This invention relates to plant for use in carrying out the separation of the impurity content of impure water by the immiscible refrigerant freeze process. The said process broadly comprises boiling the immiscible refrigerant in impure water to be processed, separating the ice crystals formed and melting the ice crystals to produce water purified to an acceptably low inorganic salt concentration. A plant for the said process must comprise a plurality of plant components each carrying out one or more process steps and thus provision must be made for transferring process materials between one component and the next. In attempting to reduce capital costs, designers' attention has been directed to the formulation of an integral design of plant so avoiding the need to duct process fluids between spaced apart plant components and at the same time easing thermal insulation problems. However this integral concept has not so far been achieved without compromising to some degree the operational efficiency of one or other of the plant components to the detriment of overall performance. This is a disincentive to integrate for, in plant of this kind, there is a definite relationship between the outline shape of a conventionally designed plant component and its efficient functioning which imposes constraints on the ultimate outline which the plant may assume.
The present invention aims to produce an integrated plant which compromises little, if at all, with operational efficiency.

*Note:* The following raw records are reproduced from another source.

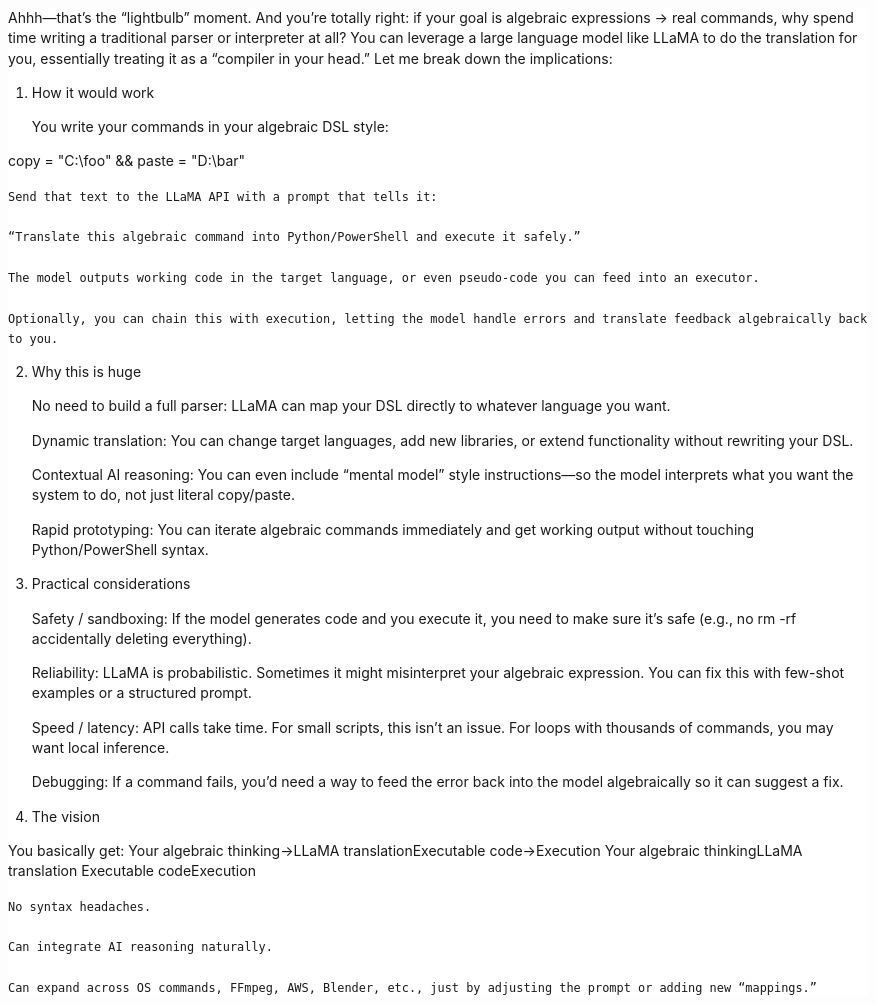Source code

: Ahhh—that’s the “lightbulb” moment. And you’re totally right: if your goal is algebraic expressions → real commands, why spend time writing a traditional parser or interpreter at all? You can leverage a large language model like LLaMA to do the translation for you, essentially treating it as a “compiler in your head.” Let me break down the implications:
1. How it would work

    You write your commands in your algebraic DSL style:

copy = "C:\foo" && paste = "D:\bar"

    Send that text to the LLaMA API with a prompt that tells it:

    “Translate this algebraic command into Python/PowerShell and execute it safely.”

    The model outputs working code in the target language, or even pseudo-code you can feed into an executor.

    Optionally, you can chain this with execution, letting the model handle errors and translate feedback algebraically back to you.

2. Why this is huge

    No need to build a full parser: LLaMA can map your DSL directly to whatever language you want.

    Dynamic translation: You can change target languages, add new libraries, or extend functionality without rewriting your DSL.

    Contextual AI reasoning: You can even include “mental model” style instructions—so the model interprets what you want the system to do, not just literal copy/paste.

    Rapid prototyping: You can iterate algebraic commands immediately and get working output without touching Python/PowerShell syntax.

3. Practical considerations

    Safety / sandboxing: If the model generates code and you execute it, you need to make sure it’s safe (e.g., no rm -rf accidentally deleting everything).

    Reliability: LLaMA is probabilistic. Sometimes it might misinterpret your algebraic expression. You can fix this with few-shot examples or a structured prompt.

    Speed / latency: API calls take time. For small scripts, this isn’t an issue. For loops with thousands of commands, you may want local inference.

    Debugging: If a command fails, you’d need a way to feed the error back into the model algebraically so it can suggest a fix.

4. The vision

You basically get:
Your algebraic thinking→LLaMA translationExecutable code→Execution
Your algebraic thinkingLLaMA translation
​Executable codeExecution
​

    No syntax headaches.

    Can integrate AI reasoning naturally.

    Can expand across OS commands, FFmpeg, AWS, Blender, etc., just by adjusting the prompt or adding new “mappings.”
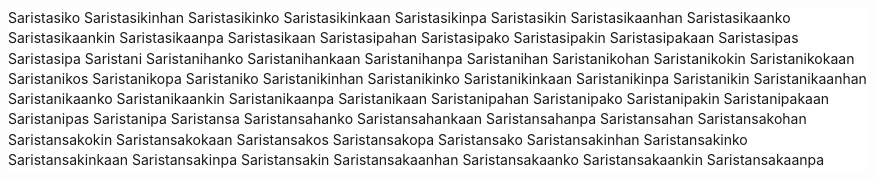 Saristasiko
Saristasikinhan
Saristasikinko
Saristasikinkaan
Saristasikinpa
Saristasikin
Saristasikaanhan
Saristasikaanko
Saristasikaankin
Saristasikaanpa
Saristasikaan
Saristasipahan
Saristasipako
Saristasipakin
Saristasipakaan
Saristasipas
Saristasipa
Saristani
Saristanihanko
Saristanihankaan
Saristanihanpa
Saristanihan
Saristanikohan
Saristanikokin
Saristanikokaan
Saristanikos
Saristanikopa
Saristaniko
Saristanikinhan
Saristanikinko
Saristanikinkaan
Saristanikinpa
Saristanikin
Saristanikaanhan
Saristanikaanko
Saristanikaankin
Saristanikaanpa
Saristanikaan
Saristanipahan
Saristanipako
Saristanipakin
Saristanipakaan
Saristanipas
Saristanipa
Saristansa
Saristansahanko
Saristansahankaan
Saristansahanpa
Saristansahan
Saristansakohan
Saristansakokin
Saristansakokaan
Saristansakos
Saristansakopa
Saristansako
Saristansakinhan
Saristansakinko
Saristansakinkaan
Saristansakinpa
Saristansakin
Saristansakaanhan
Saristansakaanko
Saristansakaankin
Saristansakaanpa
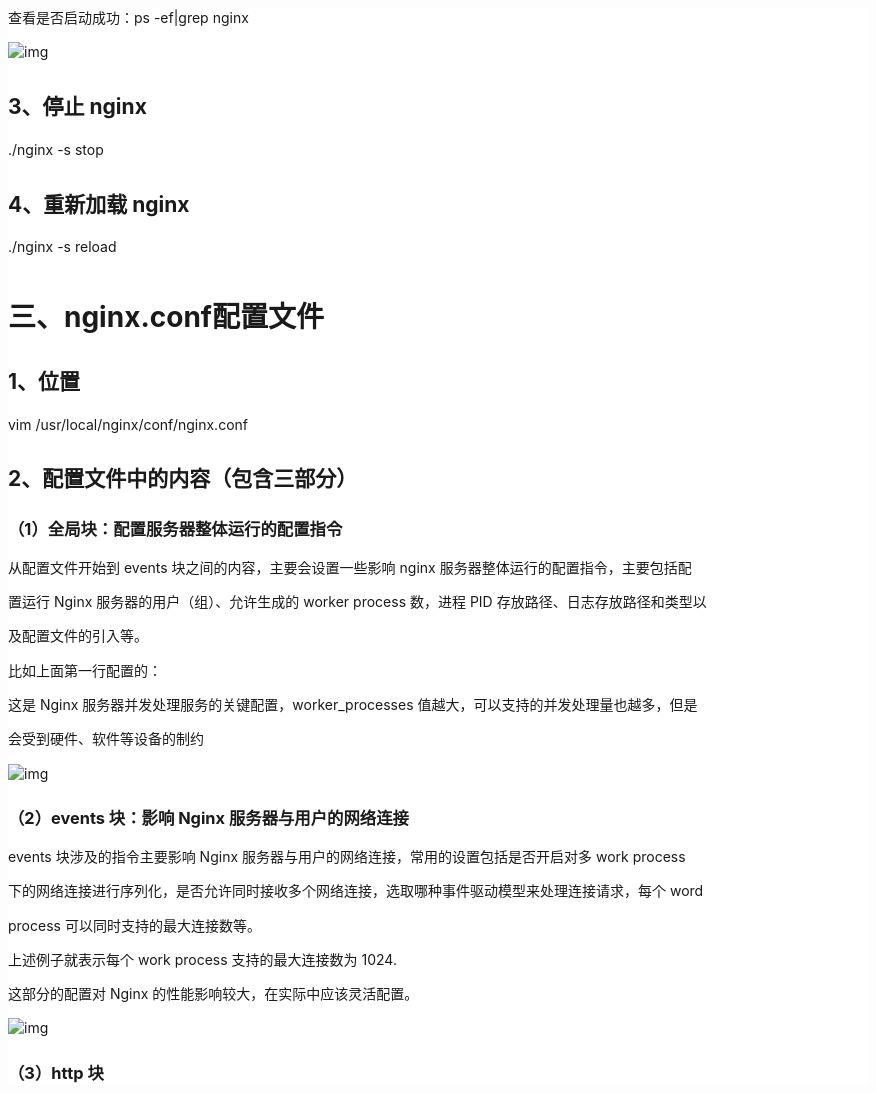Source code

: 查看是否启动成功：ps -ef|grep nginx

![img](https://img2018.cnblogs.com/blog/1455597/201910/1455597-20191029102726015-172811692.png)

## **3、停止 nginx**

./nginx -s stop

## **4、重新加载 nginx**

./nginx -s reload

# **三、nginx.conf配置文件**

## **1、位置**

vim /usr/local/nginx/conf/nginx.conf

## **2、配置文件中的内容（包含三部分）**

### （1）全局块：配置服务器整体运行的配置指令

从配置文件开始到 events 块之间的内容，主要会设置一些影响 nginx 服务器整体运行的配置指令，主要包括配

置运行 Nginx 服务器的用户（组）、允许生成的 worker process 数，进程 PID 存放路径、日志存放路径和类型以

及配置文件的引入等。

比如上面第一行配置的：

这是 Nginx 服务器并发处理服务的关键配置，worker_processes 值越大，可以支持的并发处理量也越多，但是

会受到硬件、软件等设备的制约

 ![img](https://img2018.cnblogs.com/blog/1455597/201910/1455597-20191029102802614-510328292.png)

### （2）events 块：影响 Nginx 服务器与用户的网络连接

events 块涉及的指令主要影响 Nginx 服务器与用户的网络连接，常用的设置包括是否开启对多 work process

下的网络连接进行序列化，是否允许同时接收多个网络连接，选取哪种事件驱动模型来处理连接请求，每个 word

process 可以同时支持的最大连接数等。

上述例子就表示每个 work process 支持的最大连接数为 1024.

这部分的配置对 Nginx 的性能影响较大，在实际中应该灵活配置。

![img](https://img2018.cnblogs.com/blog/1455597/201910/1455597-20191029102827884-232471630.png)

 

### （3）http 块

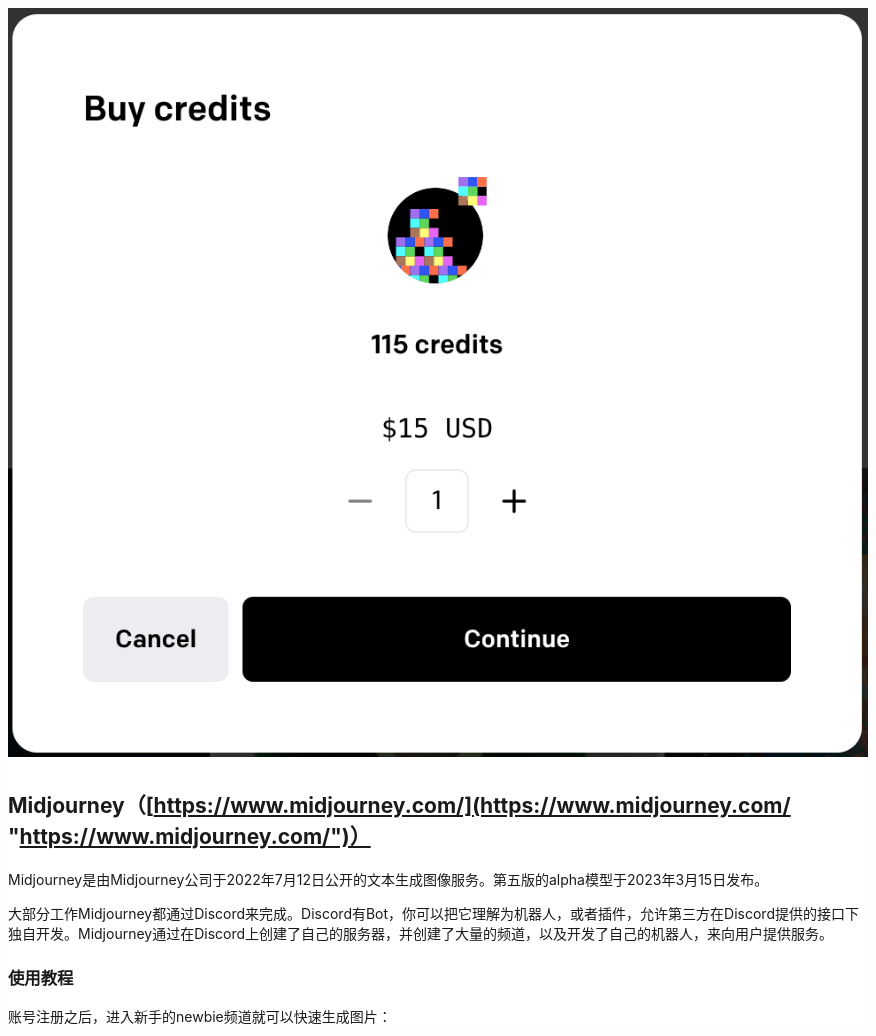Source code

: ![](<media/截屏2023-05-20 10.50.29_1tJ7IuEqTr.png>)

## Midjourney（[https://www.midjourney.com/](https://www.midjourney.com/ "https://www.midjourney.com/")）

Midjourney是由Midjourney公司于2022年7月12日公开的文本生成图像服务。第五版的alpha模型于2023年3月15日发布。

大部分工作Midjourney都通过Discord来完成。Discord有Bot，你可以把它理解为机器人，或者插件，允许第三方在Discord提供的接口下独自开发。Midjourney通过在Discord上创建了自己的服务器，并创建了大量的频道，以及开发了自己的机器人，来向用户提供服务。

### 使用教程

账号注册之后，进入新手的newbie频道就可以快速生成图片：
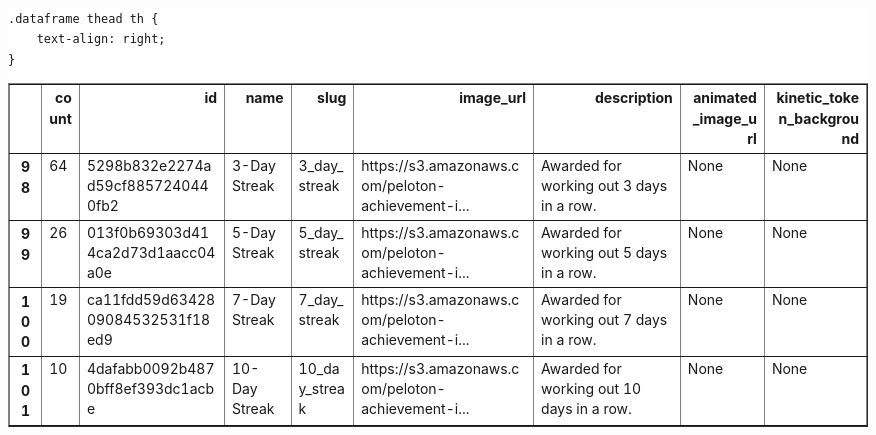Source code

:     .dataframe thead th {
        text-align: right;
    }
</style>
<table border="1" class="dataframe">
  <thead>
    <tr style="text-align: right;">
      <th></th>
      <th>count</th>
      <th>id</th>
      <th>name</th>
      <th>slug</th>
      <th>image_url</th>
      <th>description</th>
      <th>animated_image_url</th>
      <th>kinetic_token_background</th>
    </tr>
  </thead>
  <tbody>
    <tr>
      <th>98</th>
      <td>64</td>
      <td>5298b832e2274ad59cf8857240440fb2</td>
      <td>3-Day Streak</td>
      <td>3_day_streak</td>
      <td>https://s3.amazonaws.com/peloton-achievement-i...</td>
      <td>Awarded for working out 3 days in a row.</td>
      <td>None</td>
      <td>None</td>
    </tr>
    <tr>
      <th>99</th>
      <td>26</td>
      <td>013f0b69303d414ca2d73d1aacc04a0e</td>
      <td>5-Day Streak</td>
      <td>5_day_streak</td>
      <td>https://s3.amazonaws.com/peloton-achievement-i...</td>
      <td>Awarded for working out 5 days in a row.</td>
      <td>None</td>
      <td>None</td>
    </tr>
    <tr>
      <th>100</th>
      <td>19</td>
      <td>ca11fdd59d6342809084532531f18ed9</td>
      <td>7-Day Streak</td>
      <td>7_day_streak</td>
      <td>https://s3.amazonaws.com/peloton-achievement-i...</td>
      <td>Awarded for working out 7 days in a row.</td>
      <td>None</td>
      <td>None</td>
    </tr>
    <tr>
      <th>101</th>
      <td>10</td>
      <td>4dafabb0092b4870bff8ef393dc1acbe</td>
      <td>10-Day Streak</td>
      <td>10_day_streak</td>
      <td>https://s3.amazonaws.com/peloton-achievement-i...</td>
      <td>Awarded for working out 10 days in a row.</td>
      <td>None</td>
      <td>None</td>
    </tr>
    <tr>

Considering now the specific plant components of an immiscible refrigerant freeze separation plant, these comprise a crystalliser in which ice crystals are formed in the liquid to be treated by boiling in it a liquid refrigerant, a wash column in which an ice column is formed from compacted ice crystals, a condenser/melter in which refrigerant vapour is condensed in melting compacted ice scraped from the top of the ice column and a decanter in which the condensed refrigerant separates from the product water and is poured off the top of underlying water. Thus, whilst the wash column and condenser/melter are vertically orientated plant components which may be reasonably evenly matched in height, the crystalliser must be strictly limited in height. In practice; too deep a fluid flow in the crystalliser does not allow the secondary refrigerant liquid to evaporate on injection into the impure liquid due to the latter's hydrostatic head unless a very low refrigerant inlet pressure is to be employed. The decanter also tends towards a horizontal axis so that the fluids may lose velocity, separate and the less dense liquid may be decanted successfully.